■ EXERCISE SET:
1/ In the Fiorina extract, on which television program did Carly Fiorina discuss her position on Arizona's immigration law?
2/ Retype the Fiorina extract from "Fiorina Brushes Off" up to and including "to racial profiling?".

■ SOURCE EXTRACT:
*** Block opens ***
Additionally, while Fiorina argues “people are losing their jobs” because of the stimulus, she clearly fails to recognize the stimulus’ positive impact in California. Although the Golden State is undeniably still struggling economically, the more than 70,000 jobs created as a result of the stimulus are difficult to ignore. Furthermore, according to the Congressional Budget Office, the Recovery act has already saved or created 2.8 million jobsan estimated 3.7 million by September.

Nina Bhattacharya

Security

Fiorina Brushes Off Concerns That Her Immigration Stance Will Bother Latino Voters

This weekend, on Fox News Sunday with Chris Wallace, California senatorial candidate Carly Fiorina indicated that she’s not very worried about the effect that her support of Arizona’s immigration law, SB-1070, will have on her relationship with Latino voters. Fiorina instead pointed out that she has received a “large number” of endorsements from the Latino community and that the Latinos she has talked to have suggested that the immigration debate boils down to “criminals crossing the border”:

WALLACE: On illegal immigration, you support the Arizona crackdown — the new law in Arizona. What do you say to those Latino voters — and that’s a big voting bloc in California who say this is going to lead to racial profiling?
*** Block closes ***
Dataset entries
*** Block opens ***
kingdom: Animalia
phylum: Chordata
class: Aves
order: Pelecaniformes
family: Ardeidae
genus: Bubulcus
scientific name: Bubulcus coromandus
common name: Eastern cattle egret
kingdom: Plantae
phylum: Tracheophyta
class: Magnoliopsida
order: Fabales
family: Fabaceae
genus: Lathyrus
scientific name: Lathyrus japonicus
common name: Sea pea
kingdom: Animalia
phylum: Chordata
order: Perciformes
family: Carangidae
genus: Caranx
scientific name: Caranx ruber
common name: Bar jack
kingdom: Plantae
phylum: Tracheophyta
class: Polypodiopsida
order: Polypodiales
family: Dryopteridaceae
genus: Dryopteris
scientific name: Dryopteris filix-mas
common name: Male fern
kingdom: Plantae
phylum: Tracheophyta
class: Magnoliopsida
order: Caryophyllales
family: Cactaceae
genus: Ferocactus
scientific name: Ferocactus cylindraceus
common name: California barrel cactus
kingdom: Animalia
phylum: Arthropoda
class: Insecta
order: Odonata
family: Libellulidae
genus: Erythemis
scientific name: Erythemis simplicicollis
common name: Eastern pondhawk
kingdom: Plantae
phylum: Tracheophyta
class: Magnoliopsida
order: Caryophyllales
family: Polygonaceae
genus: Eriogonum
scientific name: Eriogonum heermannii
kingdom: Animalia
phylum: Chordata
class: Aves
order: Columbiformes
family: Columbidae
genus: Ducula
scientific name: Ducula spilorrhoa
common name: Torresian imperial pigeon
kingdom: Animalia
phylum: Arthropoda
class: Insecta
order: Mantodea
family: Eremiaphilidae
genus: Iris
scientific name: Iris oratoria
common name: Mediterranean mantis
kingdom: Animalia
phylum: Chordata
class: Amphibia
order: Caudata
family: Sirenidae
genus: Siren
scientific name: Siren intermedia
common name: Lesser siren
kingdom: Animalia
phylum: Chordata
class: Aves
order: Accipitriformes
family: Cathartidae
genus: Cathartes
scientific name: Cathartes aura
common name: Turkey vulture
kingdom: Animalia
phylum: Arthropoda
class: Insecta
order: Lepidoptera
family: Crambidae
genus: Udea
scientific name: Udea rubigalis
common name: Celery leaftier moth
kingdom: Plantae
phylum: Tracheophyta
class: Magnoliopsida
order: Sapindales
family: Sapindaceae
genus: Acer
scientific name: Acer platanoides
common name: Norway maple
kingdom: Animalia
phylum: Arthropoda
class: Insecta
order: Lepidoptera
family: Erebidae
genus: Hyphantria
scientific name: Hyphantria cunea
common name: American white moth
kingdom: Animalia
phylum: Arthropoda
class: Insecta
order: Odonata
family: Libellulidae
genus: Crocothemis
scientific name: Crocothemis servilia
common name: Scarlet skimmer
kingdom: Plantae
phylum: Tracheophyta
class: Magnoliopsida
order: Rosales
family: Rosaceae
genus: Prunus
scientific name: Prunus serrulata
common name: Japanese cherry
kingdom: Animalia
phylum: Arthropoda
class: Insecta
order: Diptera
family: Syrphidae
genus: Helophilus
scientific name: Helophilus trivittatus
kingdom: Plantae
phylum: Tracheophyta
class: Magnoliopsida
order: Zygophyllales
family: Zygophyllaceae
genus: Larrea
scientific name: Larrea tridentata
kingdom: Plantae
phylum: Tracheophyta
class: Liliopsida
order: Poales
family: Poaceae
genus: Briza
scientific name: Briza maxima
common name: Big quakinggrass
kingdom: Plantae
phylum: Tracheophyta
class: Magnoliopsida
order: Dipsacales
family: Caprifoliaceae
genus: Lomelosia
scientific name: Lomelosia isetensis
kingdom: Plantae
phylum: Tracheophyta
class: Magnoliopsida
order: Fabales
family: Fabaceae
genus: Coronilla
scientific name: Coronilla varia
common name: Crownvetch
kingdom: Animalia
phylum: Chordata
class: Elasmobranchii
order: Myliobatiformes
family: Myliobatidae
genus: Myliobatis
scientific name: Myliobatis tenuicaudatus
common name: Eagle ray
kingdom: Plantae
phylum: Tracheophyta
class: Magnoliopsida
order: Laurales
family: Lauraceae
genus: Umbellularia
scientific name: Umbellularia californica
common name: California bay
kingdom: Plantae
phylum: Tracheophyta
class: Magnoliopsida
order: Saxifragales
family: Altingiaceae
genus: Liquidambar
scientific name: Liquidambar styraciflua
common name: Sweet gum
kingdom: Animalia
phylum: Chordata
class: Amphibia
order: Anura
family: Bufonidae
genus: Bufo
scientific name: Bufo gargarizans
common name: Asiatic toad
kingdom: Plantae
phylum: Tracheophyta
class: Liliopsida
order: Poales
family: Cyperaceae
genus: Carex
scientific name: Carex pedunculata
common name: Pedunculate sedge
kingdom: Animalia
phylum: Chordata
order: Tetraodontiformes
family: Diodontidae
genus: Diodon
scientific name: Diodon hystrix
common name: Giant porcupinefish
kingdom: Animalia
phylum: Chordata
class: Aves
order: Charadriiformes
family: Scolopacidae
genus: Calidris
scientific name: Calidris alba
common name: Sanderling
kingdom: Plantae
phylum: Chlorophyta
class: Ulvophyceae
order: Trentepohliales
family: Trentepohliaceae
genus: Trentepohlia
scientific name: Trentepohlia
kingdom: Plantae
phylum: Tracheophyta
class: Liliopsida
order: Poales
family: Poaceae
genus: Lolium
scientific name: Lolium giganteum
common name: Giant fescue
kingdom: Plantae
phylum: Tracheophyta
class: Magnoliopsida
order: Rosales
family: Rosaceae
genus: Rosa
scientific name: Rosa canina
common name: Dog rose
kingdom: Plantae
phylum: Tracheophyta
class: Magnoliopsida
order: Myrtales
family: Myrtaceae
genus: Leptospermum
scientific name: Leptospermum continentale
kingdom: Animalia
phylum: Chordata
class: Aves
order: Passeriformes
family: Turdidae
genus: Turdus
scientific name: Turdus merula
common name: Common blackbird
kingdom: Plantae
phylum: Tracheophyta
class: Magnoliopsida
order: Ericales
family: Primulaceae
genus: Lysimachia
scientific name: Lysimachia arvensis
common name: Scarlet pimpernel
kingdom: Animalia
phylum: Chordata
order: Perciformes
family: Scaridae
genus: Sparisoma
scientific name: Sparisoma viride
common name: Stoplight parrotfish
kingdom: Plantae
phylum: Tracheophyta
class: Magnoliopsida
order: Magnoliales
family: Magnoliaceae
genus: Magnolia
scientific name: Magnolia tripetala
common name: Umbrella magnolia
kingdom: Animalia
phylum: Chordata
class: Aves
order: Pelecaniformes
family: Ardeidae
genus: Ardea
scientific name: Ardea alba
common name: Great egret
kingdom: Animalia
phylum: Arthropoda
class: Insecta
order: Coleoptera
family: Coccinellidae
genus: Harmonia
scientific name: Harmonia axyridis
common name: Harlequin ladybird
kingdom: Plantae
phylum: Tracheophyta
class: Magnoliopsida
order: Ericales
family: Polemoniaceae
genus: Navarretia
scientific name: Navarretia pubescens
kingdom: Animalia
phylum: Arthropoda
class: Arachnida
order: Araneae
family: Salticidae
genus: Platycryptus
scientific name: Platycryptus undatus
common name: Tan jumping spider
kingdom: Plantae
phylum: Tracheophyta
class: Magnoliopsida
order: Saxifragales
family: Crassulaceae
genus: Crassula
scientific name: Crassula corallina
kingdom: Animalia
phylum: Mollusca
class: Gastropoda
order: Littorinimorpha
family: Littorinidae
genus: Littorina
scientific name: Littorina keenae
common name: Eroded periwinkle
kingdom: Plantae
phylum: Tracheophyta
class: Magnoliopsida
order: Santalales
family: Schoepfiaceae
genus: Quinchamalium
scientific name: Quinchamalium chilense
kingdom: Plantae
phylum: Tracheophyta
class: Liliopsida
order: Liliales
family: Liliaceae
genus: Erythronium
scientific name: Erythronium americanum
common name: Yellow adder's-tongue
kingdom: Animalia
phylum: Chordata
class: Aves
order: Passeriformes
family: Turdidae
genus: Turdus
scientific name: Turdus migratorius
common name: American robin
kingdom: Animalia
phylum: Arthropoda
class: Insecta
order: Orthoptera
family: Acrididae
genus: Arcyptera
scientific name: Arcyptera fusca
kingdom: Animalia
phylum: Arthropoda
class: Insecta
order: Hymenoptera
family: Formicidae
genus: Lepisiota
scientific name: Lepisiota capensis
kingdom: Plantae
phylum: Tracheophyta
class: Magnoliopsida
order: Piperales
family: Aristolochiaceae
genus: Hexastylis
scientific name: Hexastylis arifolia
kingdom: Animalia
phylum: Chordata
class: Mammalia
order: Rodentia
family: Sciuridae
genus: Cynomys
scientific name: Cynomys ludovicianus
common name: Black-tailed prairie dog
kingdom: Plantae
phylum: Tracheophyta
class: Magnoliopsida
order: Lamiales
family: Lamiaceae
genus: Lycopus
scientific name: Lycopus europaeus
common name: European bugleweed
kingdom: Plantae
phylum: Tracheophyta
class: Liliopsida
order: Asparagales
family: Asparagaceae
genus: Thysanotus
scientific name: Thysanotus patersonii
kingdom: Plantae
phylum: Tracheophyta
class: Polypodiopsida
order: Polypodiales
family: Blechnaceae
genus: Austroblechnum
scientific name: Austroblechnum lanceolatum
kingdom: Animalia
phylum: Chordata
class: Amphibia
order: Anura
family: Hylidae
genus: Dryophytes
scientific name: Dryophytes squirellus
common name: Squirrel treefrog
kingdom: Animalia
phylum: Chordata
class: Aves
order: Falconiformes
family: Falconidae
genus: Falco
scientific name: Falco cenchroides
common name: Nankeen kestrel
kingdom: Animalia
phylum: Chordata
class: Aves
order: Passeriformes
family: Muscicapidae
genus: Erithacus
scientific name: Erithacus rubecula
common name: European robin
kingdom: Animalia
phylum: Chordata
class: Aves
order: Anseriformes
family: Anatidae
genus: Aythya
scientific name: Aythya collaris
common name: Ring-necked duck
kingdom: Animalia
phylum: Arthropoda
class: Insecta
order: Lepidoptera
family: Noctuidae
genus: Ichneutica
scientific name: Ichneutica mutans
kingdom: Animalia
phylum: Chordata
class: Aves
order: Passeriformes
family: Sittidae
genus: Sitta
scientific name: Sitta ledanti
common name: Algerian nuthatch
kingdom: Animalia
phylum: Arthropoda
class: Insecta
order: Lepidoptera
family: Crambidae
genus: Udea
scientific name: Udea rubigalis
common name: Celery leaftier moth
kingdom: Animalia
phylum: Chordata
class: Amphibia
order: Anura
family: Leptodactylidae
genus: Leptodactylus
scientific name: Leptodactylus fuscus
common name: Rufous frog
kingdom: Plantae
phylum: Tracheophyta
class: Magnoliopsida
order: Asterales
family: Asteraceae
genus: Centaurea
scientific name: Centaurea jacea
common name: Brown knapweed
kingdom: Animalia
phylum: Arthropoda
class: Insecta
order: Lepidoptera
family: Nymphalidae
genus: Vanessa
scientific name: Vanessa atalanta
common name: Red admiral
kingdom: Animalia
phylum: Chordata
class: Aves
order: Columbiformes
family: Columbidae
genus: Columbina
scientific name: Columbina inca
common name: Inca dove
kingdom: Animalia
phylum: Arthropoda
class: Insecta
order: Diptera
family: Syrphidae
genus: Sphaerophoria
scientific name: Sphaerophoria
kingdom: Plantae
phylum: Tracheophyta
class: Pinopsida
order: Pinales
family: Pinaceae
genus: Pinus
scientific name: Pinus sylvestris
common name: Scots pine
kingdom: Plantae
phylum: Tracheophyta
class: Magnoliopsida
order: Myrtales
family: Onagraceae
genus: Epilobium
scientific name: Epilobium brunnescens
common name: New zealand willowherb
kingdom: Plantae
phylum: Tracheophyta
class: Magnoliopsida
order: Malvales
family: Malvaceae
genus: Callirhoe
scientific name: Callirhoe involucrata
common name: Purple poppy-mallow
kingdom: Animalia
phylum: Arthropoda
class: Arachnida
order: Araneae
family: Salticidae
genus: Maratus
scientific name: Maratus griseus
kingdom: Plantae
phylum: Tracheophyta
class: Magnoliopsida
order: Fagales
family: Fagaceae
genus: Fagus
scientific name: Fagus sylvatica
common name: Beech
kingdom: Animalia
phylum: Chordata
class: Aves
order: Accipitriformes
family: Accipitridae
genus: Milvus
*** Block closes ***
■ EXERCISE ANSWERS:
1/ Fox News Sunday with Chris Wallace.

2/
Fiorina Brushes Off Concerns That Her Immigration Stance Will Bother Latino Voters

This weekend, on Fox News Sunday with Chris Wallace, California senatorial candidate Carly Fiorina indicated that she’s not very worried about the effect that her support of Arizona’s immigration law, SB-1070, will have on her relationship with Latino voters. Fiorina instead pointed out that she has received a “large number” of endorsements from the Latino community and that the Latinos she has talked to have suggested that the immigration debate boils down to “criminals crossing the border”:

WALLACE: On illegal immigration, you support the Arizona crackdown — the new law in Arizona. What do you say to those Latino voters — and that’s a big voting bloc in California who say this is going to lead to racial profiling?